• [原文]:
=-=-=-=-=

機械学習・AI【物体検出】vol.15 ：Darknet YOLOv3→YOLOv4の変更点（私家版）

【物体検出】vol.15 ：Darknet YOLOv3→YOLOv4の変更点（私家版）

妙な意訳が嫌な方は、AlexeyAB氏のGithubの方をご覧ください。

※変更点のメモです。

後に、自分で手を動かして確認した部分について追記していきます。

Improvements in this repository　の不完全意訳

・developed State-of-the-Art object detector YOLOv4

　最新の物体検出YOLOv4

・added State-of-Art models: CSP, PRN, EfficientNet
　最新のモデル、
　　　　CSP：　
　　　　PRN：
　　　　EfficientNet：

・added layers: [conv_lstm], [scale_channels] SE/ASFF/BiFPN, [local_avgpool], [sam], [Gaussian_yolo], [reorg3d] (fixed [reorg]), fixed [batchnorm]
　レイヤの追加
　　　　[conv_lstm]
　　　　[scale_channels] SE/ASFF/BiFPN,
　　　　[local_avgpool],
　　　　[sam]
　　　　[Gaussian_yolo]
　　　　[reorg3d] (fixed [reorg])

=-=-=-=-=

• [確認用データ]:
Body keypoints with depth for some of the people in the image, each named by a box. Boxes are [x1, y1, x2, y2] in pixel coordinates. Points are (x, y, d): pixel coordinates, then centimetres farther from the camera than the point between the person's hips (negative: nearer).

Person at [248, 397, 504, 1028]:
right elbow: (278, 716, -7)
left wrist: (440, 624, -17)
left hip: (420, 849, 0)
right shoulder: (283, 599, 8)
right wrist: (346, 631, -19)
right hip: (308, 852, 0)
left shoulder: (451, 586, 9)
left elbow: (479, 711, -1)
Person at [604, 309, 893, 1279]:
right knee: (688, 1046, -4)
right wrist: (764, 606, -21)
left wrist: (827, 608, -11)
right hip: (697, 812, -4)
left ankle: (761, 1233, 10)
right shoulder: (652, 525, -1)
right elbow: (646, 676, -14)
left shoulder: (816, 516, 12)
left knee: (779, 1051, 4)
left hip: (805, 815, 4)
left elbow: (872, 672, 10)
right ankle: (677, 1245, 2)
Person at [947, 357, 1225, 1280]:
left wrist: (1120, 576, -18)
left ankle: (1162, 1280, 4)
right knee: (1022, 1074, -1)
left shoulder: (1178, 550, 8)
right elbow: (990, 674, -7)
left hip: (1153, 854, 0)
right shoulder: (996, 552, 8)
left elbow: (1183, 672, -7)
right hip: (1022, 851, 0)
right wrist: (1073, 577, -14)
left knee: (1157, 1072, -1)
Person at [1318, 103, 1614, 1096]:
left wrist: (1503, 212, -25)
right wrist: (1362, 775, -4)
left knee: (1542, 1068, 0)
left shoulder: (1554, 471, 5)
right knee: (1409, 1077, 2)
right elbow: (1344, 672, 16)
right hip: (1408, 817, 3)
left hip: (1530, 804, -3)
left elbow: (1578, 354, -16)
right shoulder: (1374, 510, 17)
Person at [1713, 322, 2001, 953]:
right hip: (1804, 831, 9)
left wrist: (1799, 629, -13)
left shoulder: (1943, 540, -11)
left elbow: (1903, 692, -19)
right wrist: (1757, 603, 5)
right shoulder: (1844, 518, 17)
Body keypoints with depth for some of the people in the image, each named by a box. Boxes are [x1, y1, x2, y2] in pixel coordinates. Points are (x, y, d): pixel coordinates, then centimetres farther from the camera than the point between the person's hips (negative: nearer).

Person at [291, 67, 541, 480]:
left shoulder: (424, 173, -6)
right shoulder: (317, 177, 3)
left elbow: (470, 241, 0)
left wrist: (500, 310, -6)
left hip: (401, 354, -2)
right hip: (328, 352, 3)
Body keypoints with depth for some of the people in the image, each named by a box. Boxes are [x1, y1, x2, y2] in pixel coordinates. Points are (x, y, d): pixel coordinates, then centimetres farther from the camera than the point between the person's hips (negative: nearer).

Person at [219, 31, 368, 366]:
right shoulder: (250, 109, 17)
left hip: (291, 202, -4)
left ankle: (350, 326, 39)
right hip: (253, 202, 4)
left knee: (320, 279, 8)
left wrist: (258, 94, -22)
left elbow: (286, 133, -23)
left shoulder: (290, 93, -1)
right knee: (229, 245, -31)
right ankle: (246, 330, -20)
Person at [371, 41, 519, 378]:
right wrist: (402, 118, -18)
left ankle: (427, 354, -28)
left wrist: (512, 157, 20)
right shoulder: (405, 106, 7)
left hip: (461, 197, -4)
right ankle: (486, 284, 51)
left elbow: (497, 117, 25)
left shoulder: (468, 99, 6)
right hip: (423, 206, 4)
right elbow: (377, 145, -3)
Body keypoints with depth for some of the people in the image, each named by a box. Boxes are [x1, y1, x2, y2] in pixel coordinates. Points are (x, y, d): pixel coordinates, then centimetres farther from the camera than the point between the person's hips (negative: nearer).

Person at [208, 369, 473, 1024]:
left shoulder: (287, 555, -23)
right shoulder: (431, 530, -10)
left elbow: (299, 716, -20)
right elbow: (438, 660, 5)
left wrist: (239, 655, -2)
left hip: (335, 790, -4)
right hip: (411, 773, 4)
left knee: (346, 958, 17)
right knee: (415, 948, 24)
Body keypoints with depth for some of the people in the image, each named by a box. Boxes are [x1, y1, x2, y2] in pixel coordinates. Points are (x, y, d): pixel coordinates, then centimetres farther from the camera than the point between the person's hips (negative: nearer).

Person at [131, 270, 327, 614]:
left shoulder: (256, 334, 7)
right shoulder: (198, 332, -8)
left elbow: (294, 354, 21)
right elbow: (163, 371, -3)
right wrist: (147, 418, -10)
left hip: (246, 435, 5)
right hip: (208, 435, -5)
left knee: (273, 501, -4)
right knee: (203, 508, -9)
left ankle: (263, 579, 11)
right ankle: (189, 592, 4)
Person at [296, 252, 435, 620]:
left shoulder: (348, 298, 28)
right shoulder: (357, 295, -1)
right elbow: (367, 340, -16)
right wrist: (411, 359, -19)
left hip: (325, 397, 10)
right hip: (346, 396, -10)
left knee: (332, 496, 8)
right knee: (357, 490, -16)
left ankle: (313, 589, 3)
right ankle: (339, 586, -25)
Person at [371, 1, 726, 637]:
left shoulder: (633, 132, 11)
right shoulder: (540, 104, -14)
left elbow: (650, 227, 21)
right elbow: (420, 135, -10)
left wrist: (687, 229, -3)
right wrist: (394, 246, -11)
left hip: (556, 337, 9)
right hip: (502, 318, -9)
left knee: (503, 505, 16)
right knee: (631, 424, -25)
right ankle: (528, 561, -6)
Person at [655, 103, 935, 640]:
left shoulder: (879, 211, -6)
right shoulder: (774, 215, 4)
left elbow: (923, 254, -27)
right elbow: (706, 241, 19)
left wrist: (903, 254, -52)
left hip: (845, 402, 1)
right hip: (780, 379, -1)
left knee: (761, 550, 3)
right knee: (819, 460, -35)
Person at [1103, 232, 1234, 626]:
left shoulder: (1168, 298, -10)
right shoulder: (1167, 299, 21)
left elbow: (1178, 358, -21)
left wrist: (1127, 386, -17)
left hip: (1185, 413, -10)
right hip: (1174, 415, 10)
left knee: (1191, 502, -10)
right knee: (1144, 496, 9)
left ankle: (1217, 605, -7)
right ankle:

=-=-=-=-=

• [課題内容]:
1. 原文では、妙な意訳が嫌な人に何を見るよう勧めているか。
2. 次の(a)〜(c)が原文の内容と合っているかどうか、それぞれ「はい」か「いいえ」で答え、決め手となる原文の語句をそのまま引用してください。
(a) 追加された最新のモデルとしてEfficientNetが挙げられている。
(b) 確認をすべて終えた完成版の記事だとされている。
(c) 追加されたレイヤに[sam]が含まれている。
3. 原文のうち、「機械学習・AI【物体検出】vol.15 ：Darknet YOLOv3→YOLOv4の変更点（私家版）」という語句を含むところから始まり「後に、自分で手を動かして確認した部分について追記していきます。」で終わる部分を、一字も変えずに書き写す。

• [解答一覧]:
1. AlexeyAB氏のGithubの方。

2.
(a) はい。「added State-of-Art models: CSP, PRN, EfficientNet」
(b) いいえ。「後に、自分で手を動かして確認した部分について追記していきます。」
(c) はい。「[local_avgpool], [sam], [Gaussian_yolo]」

3.
機械学習・AI【物体検出】vol.15 ：Darknet YOLOv3→YOLOv4の変更点（私家版）

【物体検出】vol.15 ：Darknet YOLOv3→YOLOv4の変更点（私家版）

妙な意訳が嫌な方は、AlexeyAB氏のGithubの方をご覧ください。

※変更点のメモです。

後に、自分で手を動かして確認した部分について追記していきます。